Isso significa que as pessoas não têm propriedade sobre a informação relacionada a elas, já que esse dado está sempre dentro de um contexto de comunicação e relações sociais, ou seja, é fluido. O professor lembra que quando se trata de herança digital, a questão que vem é da exclusão de perfis, especialmente em redes sociais dos usuários.
— Isso é muito comum que aconteça. Uma pessoa falece e deixa seu perfil numa rede social. E os familiares depois querem ter acesso a esse perfil, ou parentes, cônjuges, filhos. E a pessoa falecida não deixou senhas e aquele parente não tem como acessar aquele perfil de rede social, por exemplo. E aí vem a pergunta, a rede social é obrigada a entregar os dados para acesso ao perfil a esse familiar ou não? Sou da opinião que ela não é obrigada a entregar a um familiar porque aquela informação era relacionada à pessoa morta — afirma.
Em alguns casos, Menke observa que a pessoa que faleceu pode manter perfil em diversos canais e sites. O que pode tornar a tarefa de eliminar rastros digitais mais demorada.
— A remoção global (de dados) não é fácil, porque às vezes vai precisar, se for o caso, se houver uma negativa de remoção da informação, entrar com ação judicial. Às vezes uma notificação resolve, mas às vezes não. Então a questão não é tão simples, é uma questão bem complexa a remoção de informações relacionadas às pessoas — conclui.
O que fazer? Uma das alternativas, lembra Menke, é que as pessoas façam um testamento, um registro onde fique claro quem pode acessar as informações após sua morte. Isso porque, pode ser que o acesso a conversas nas redes e aplicativos seja íntimo, ou seja, a pessoa em vida pode preferir não compartilhar os dados.
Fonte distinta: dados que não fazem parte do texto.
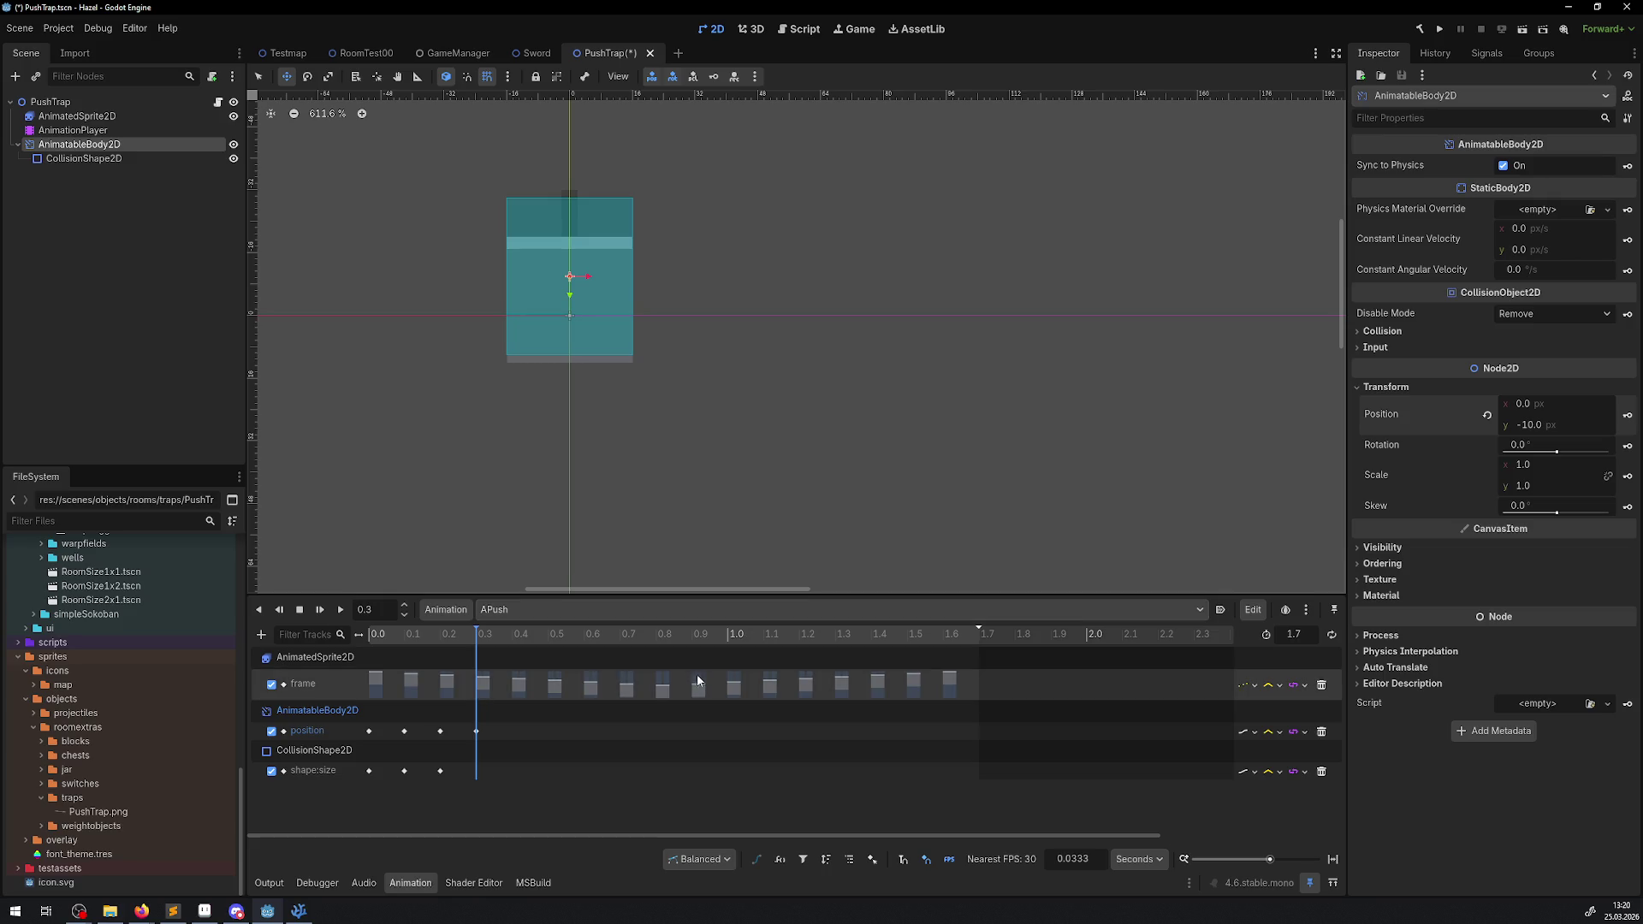
- Key the CollisionShape2D height at 44 at 0.3 s and save the scene
left_click(85, 158)
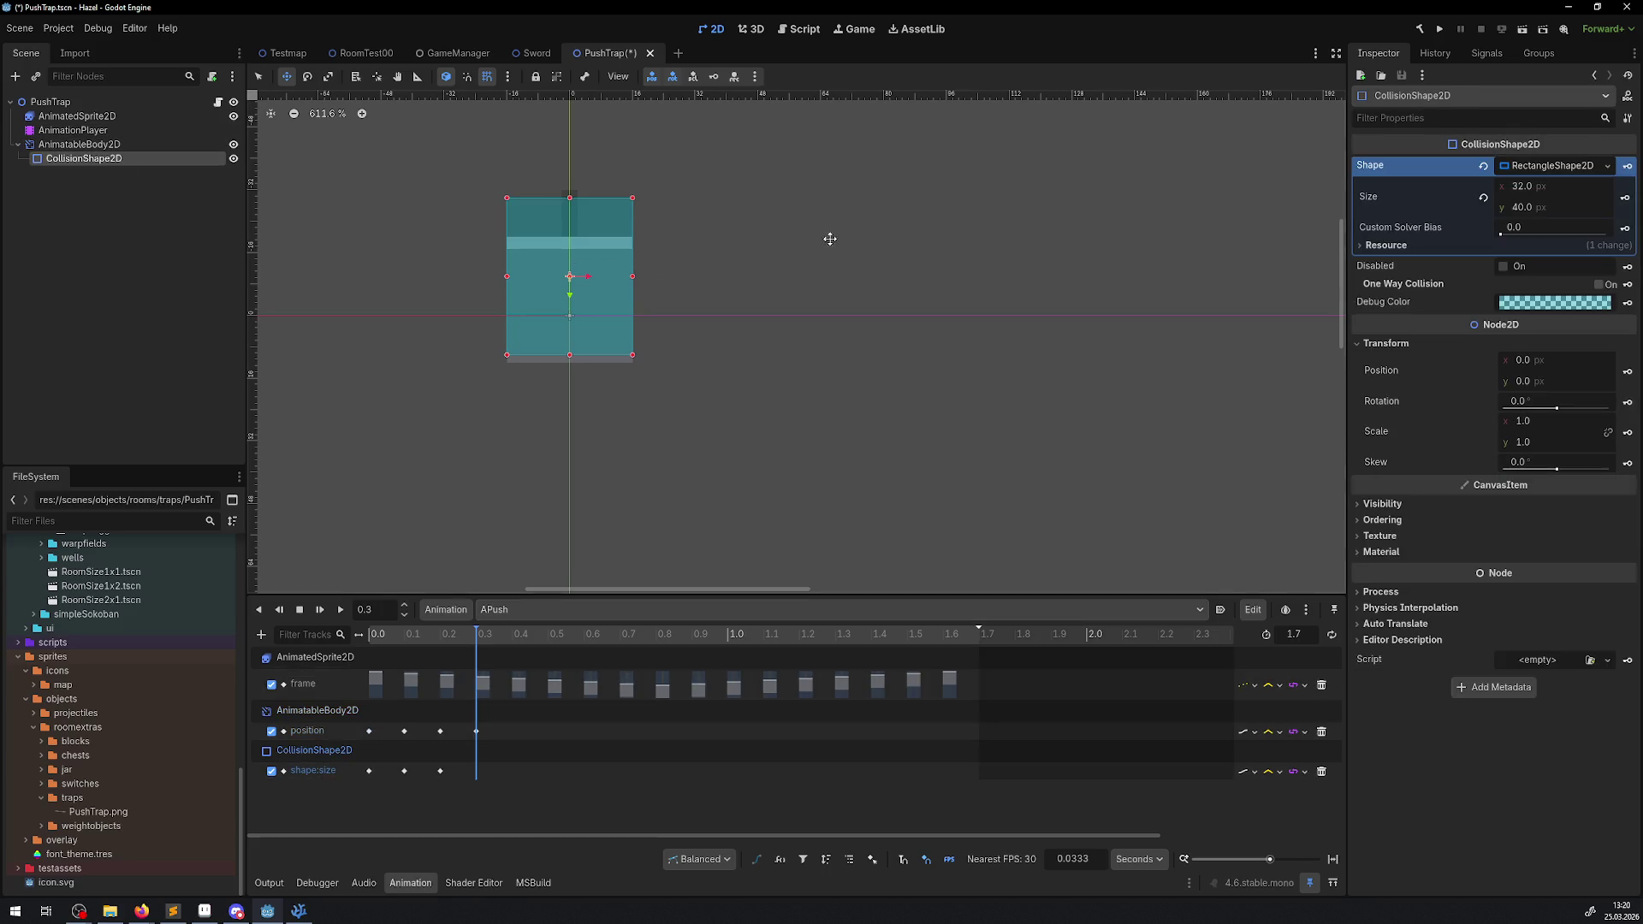
left_click(1578, 207)
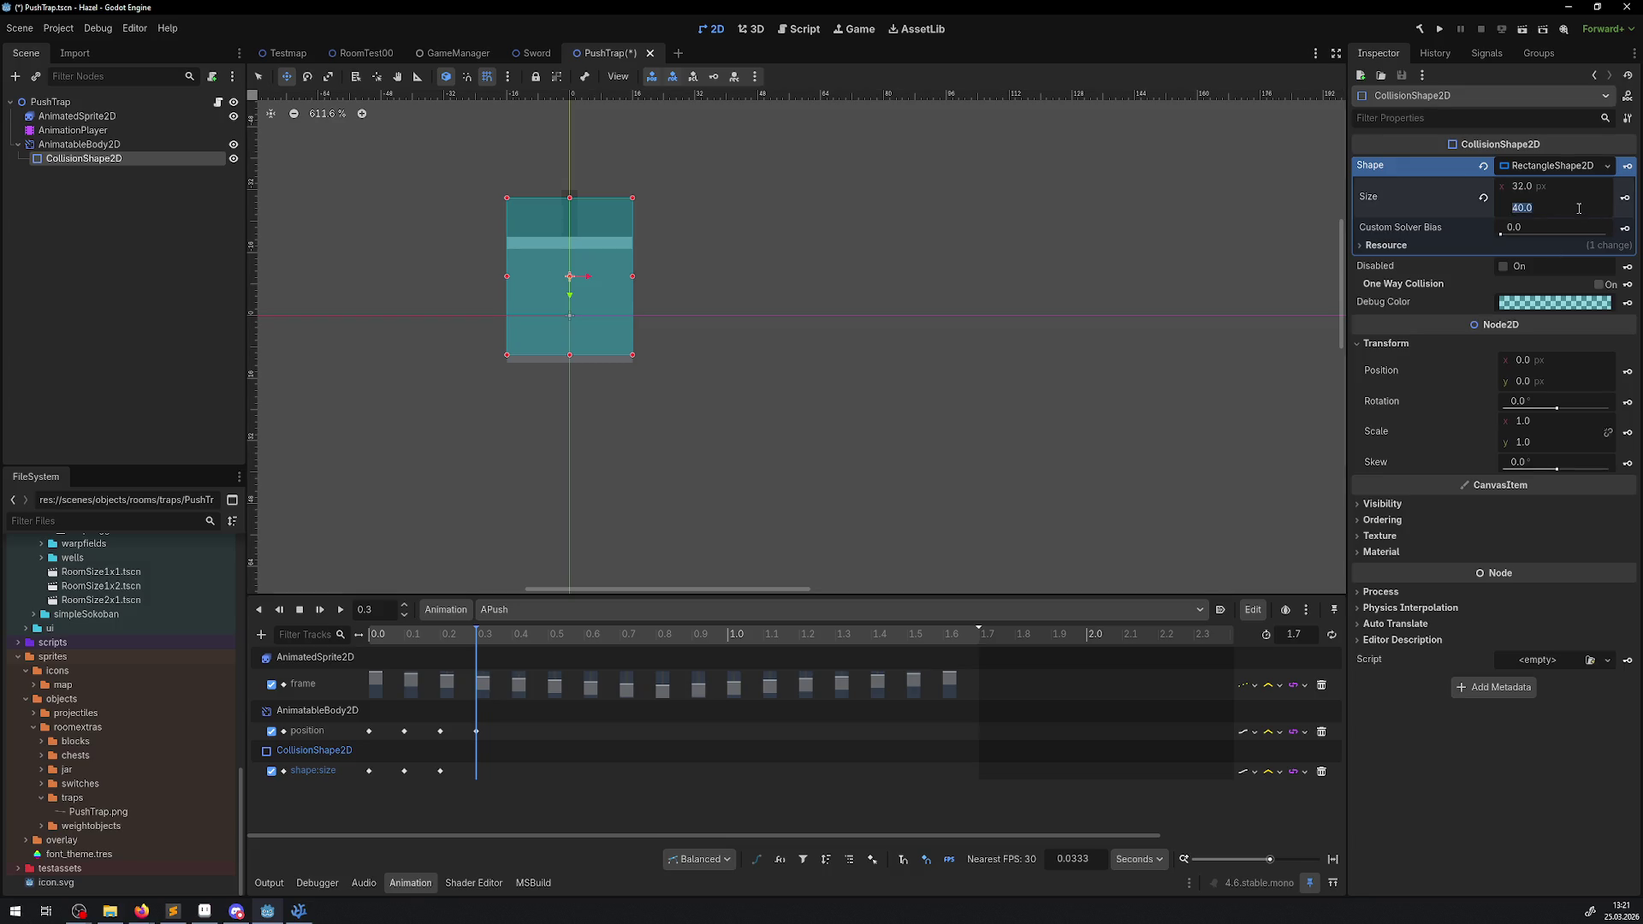
type("44")
key("Return")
— Nesse caso me parece que haverá uma violação de direito dessa pessoa, ainda que morta, porque ela ainda mantém, como se diz juridicamente, direitos da personalidade, direitos muito relevantes, como é a privacidade, a sua intimidade, para além da morte. Nesse contexto tem um debate ainda no Brasil se deve ou não passar as informações dos perfis e deixar o perfil para a pessoa herdeira, ou seja, se haveria uma herança digital — frisa.